In later articles I'll cover some
bent ways to do away with
the indices during most sorting. Hint: if you are sorting strings,
and you are sorting a 1D array
copy of the column
you can usually tack on the index temporarily with this:
d(i) = d(i) & (chr(0) & i)
Then you strip it back off after the
sort is complete...
'd=copy of data, a=array to take indices in sort order
for i = lbound(d) to ubound(d)
packed = d(i)
a(i) = val(mid(packed, instr(1,packed,chr(0))+1))
'if d weren't just a copy of the original data, you'd also have:
'd(i) = left(packed, instr(1,packed,chr(0))-1)
next
Use of types
The routines quoted in these sort articles are written in VB,
but
not in the VBScript dialect used in ASP. There are
two reasons for this:
- the routines use the "As" keyword, so that
specific datatypes can be used. When indexing into an array,
for example, performance is much better if the variable used for
the index is a Long, rather than a Variant.
- Later some of these routines will be used as
templates for versions which are optimized for particular
types (for example, for versions of sort routines intended
specifically to sort strings, and nothing
else.
Despite this, I use Variant more often than Long. Indeed, where I intend
to use arrays of Long, I declare variables of type Variant rather than Long().
Here's why:
- It's harder to tell if a Long() array is initialized without raising errors.
With a Variant you can just check IsEmpty(x) to see if x has been
initialized.
- How on earth do you pass a default value for an optional Long()
parameter? If you know a way, tell me!
- There's no performance benefit to be had by using Long(). If anything
your code will run slightly slower(!) - by about 2%.
Performance Recording
I didn't use profilers to get timing for any of the sort routines
I'll be discussing in these articles. There are a couple of different
methods used for performance recording and measurement.

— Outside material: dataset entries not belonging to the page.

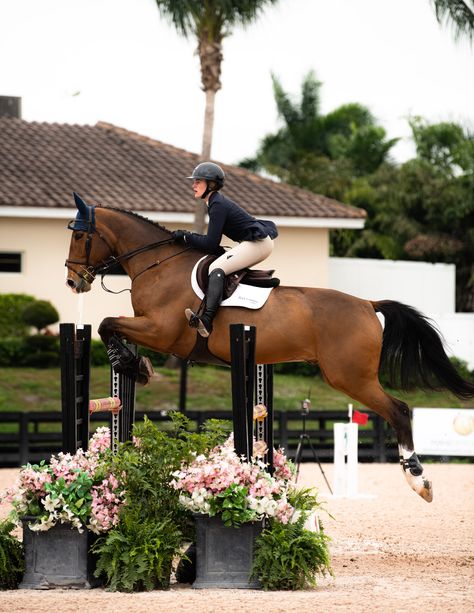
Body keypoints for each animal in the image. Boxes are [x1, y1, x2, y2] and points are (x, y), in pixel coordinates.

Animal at [64, 195, 474, 502]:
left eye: (81, 238)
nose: (72, 281)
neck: (157, 265)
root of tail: (367, 305)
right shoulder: (149, 328)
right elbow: (112, 327)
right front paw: (133, 365)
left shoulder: (161, 331)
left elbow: (107, 324)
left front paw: (129, 364)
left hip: (350, 377)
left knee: (400, 411)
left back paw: (418, 480)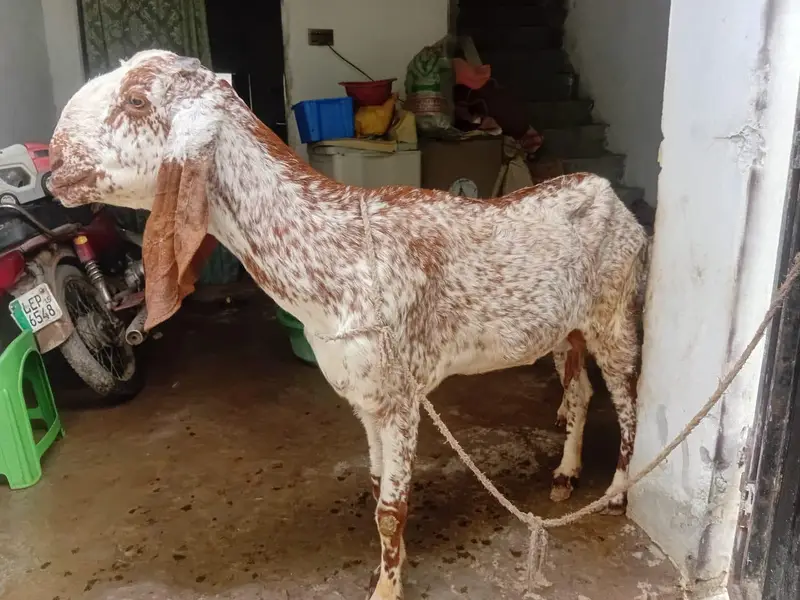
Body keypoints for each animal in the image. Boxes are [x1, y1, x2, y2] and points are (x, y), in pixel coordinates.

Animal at [50, 50, 649, 600]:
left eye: (135, 100)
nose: (54, 160)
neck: (340, 255)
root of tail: (610, 196)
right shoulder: (366, 397)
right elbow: (378, 485)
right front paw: (390, 565)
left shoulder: (402, 395)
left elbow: (391, 506)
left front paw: (386, 588)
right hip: (566, 330)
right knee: (579, 393)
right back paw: (566, 473)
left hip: (614, 316)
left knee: (628, 402)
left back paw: (618, 491)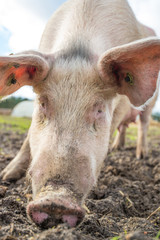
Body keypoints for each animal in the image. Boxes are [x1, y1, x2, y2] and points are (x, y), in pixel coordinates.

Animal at [0, 0, 160, 229]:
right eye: (42, 103)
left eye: (99, 109)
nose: (56, 201)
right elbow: (27, 137)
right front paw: (5, 176)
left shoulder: (120, 105)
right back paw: (117, 148)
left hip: (150, 104)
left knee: (143, 125)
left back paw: (141, 155)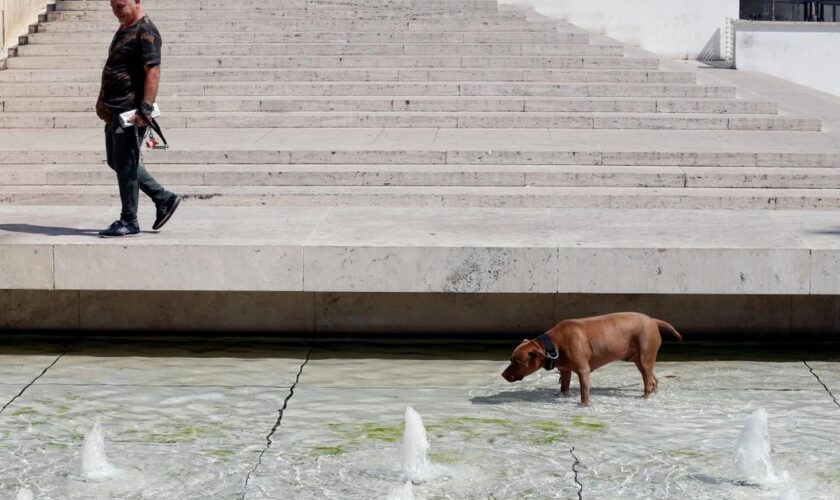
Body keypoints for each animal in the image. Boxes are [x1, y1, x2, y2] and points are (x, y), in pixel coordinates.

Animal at [502, 312, 680, 406]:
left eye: (516, 361)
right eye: (510, 359)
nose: (503, 374)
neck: (553, 344)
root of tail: (652, 320)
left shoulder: (583, 371)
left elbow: (584, 392)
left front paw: (584, 405)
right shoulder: (565, 370)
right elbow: (564, 388)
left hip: (644, 359)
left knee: (648, 382)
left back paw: (644, 398)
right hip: (640, 360)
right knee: (654, 380)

- Calls to a timing class are made. I've a VB class that
can return dates accurate to about ten microseconds and
times accurate to slightly less than a microsecond (at least,
on a reasonably fast workstation running Windows NT).
The high resolution performance counter is used, not
the clunky multimedia timer (which is rather less accurate).
Surprisingly, code in the VB IDE runs almost as fast as it
does when it is compiled as a standalone EXE (unless you
disable array bound checking. More on this later).
- To get an idea of how many times each of the basic operations
takes place in a given sort run, I build debug versions of
the sorting routines - at least in VB, anyway - which include
calls to routines such as these:
| Routine Name |
Comment |
| CountComparison | Making a comparison
between two record values |
| CountSwap | Exchanging two records or
indicies. This generally takes three moves. |
| CountMove | Copying a record or index from
one place to another |
| CountCall | A procedure call |
| CountStack | A single stack push or pop |
| CountPartition | In partitioning sorts
(such as Quicksort or MSB-first radix sort) it is
sometimes worth recording which partitions are sorted. |
When fiddling about with variations on sorting algorithms,
it can be quite interesting to see which counts go up and which
go down (and how overall performance changes, too).
The results can be quite surprising!